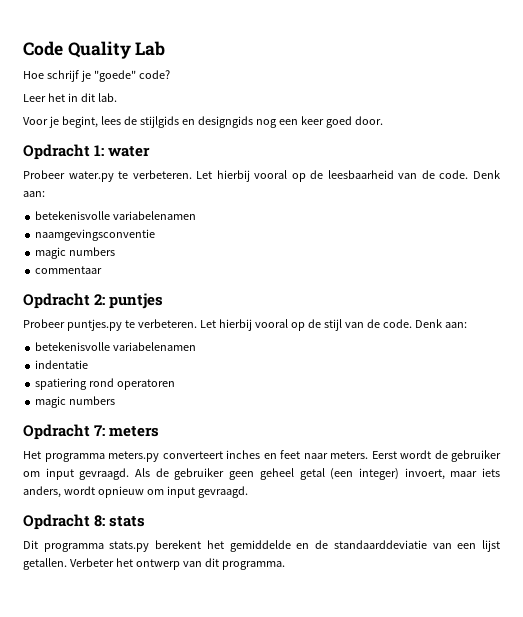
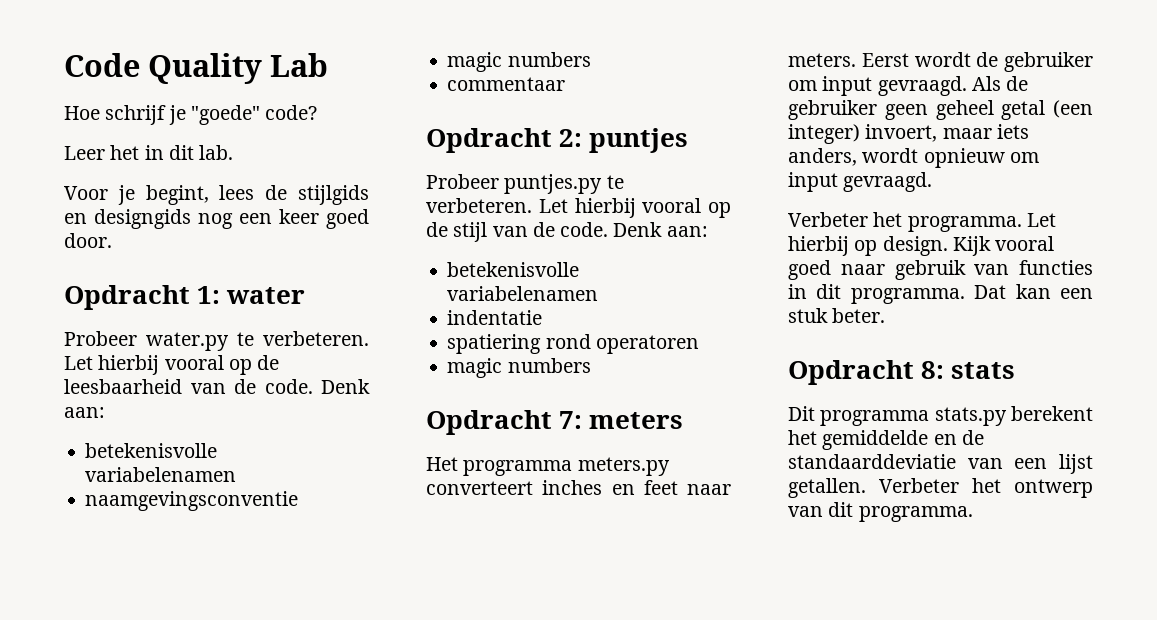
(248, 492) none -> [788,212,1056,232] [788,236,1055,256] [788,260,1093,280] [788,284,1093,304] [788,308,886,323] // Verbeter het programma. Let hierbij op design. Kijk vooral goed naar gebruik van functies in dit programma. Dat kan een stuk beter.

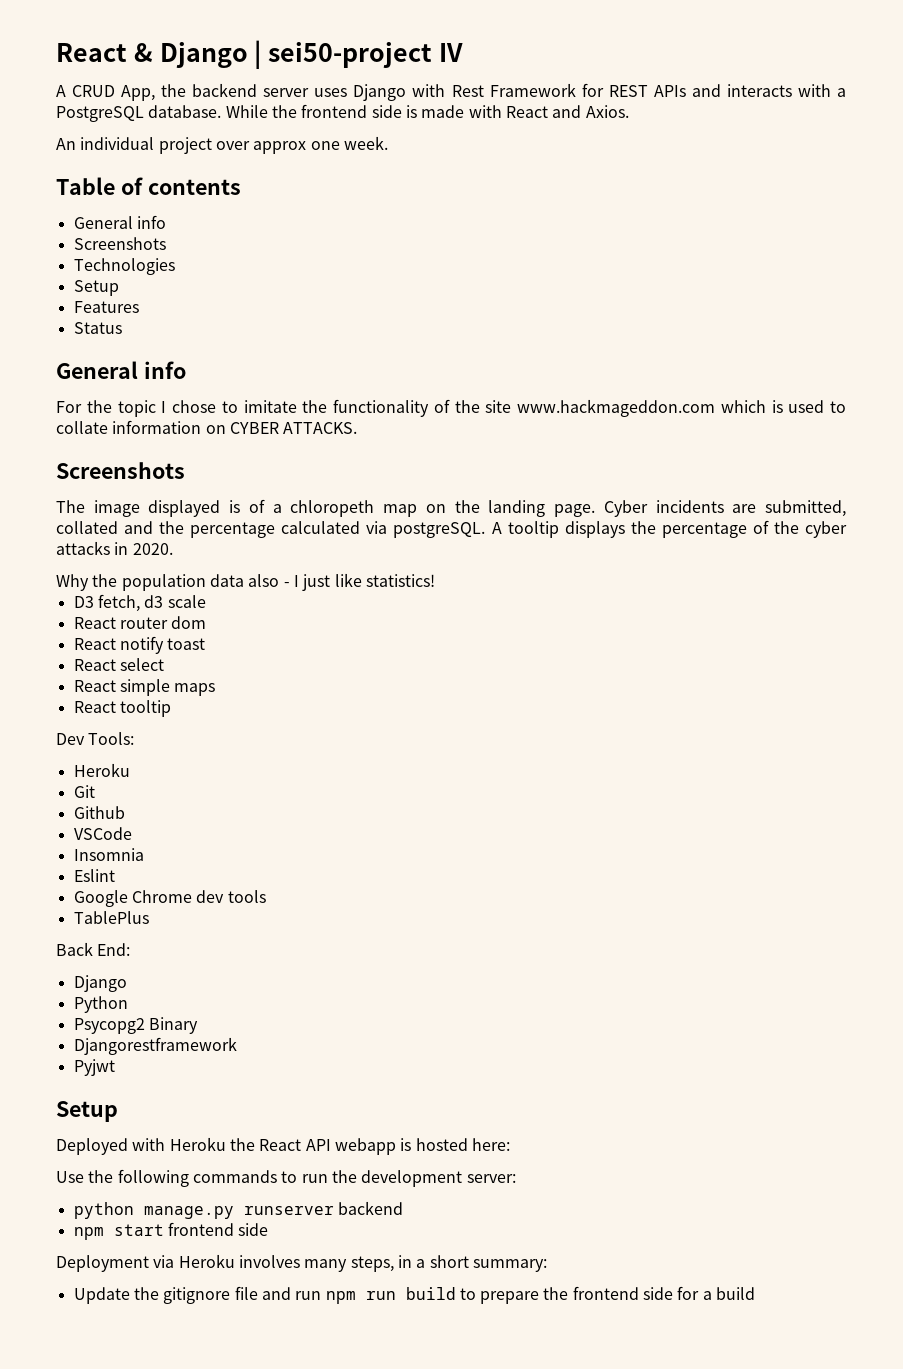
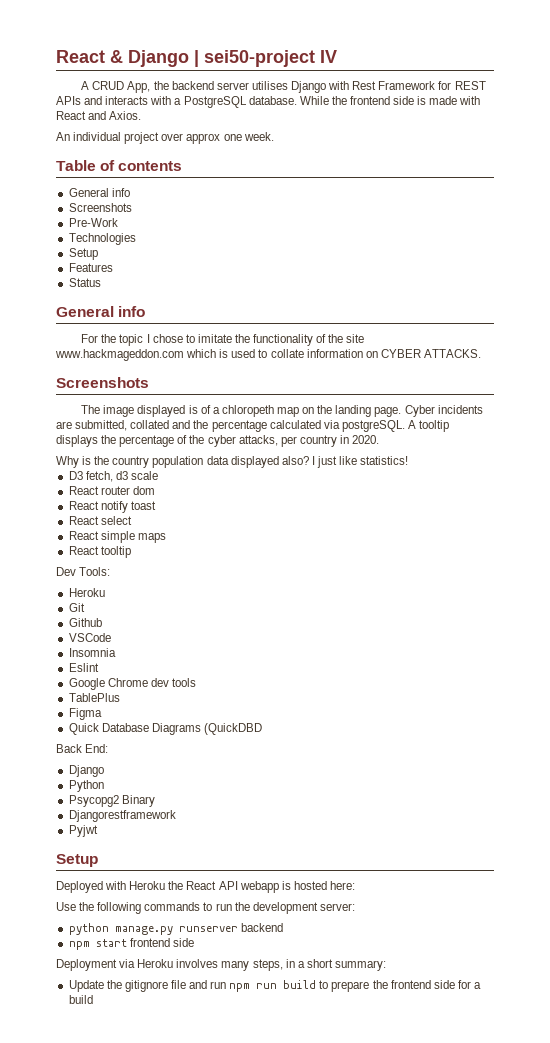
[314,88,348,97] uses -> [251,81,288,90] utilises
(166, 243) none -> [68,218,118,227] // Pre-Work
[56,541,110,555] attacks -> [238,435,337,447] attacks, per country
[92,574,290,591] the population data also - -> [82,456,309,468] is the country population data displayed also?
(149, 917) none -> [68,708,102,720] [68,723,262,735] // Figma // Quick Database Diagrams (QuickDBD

--------

== Brief ==
Exactly the lines from the one with "[92,574,290,591] the population" through the end of the entries, both included, should be written out, and no others.

== Completed exercise ==
[92,574,290,591] the population data also - -> [82,456,309,468] is the country population data displayed also?
(149, 917) none -> [68,708,102,720] [68,723,262,735] // Figma // Quick Database Diagrams (QuickDBD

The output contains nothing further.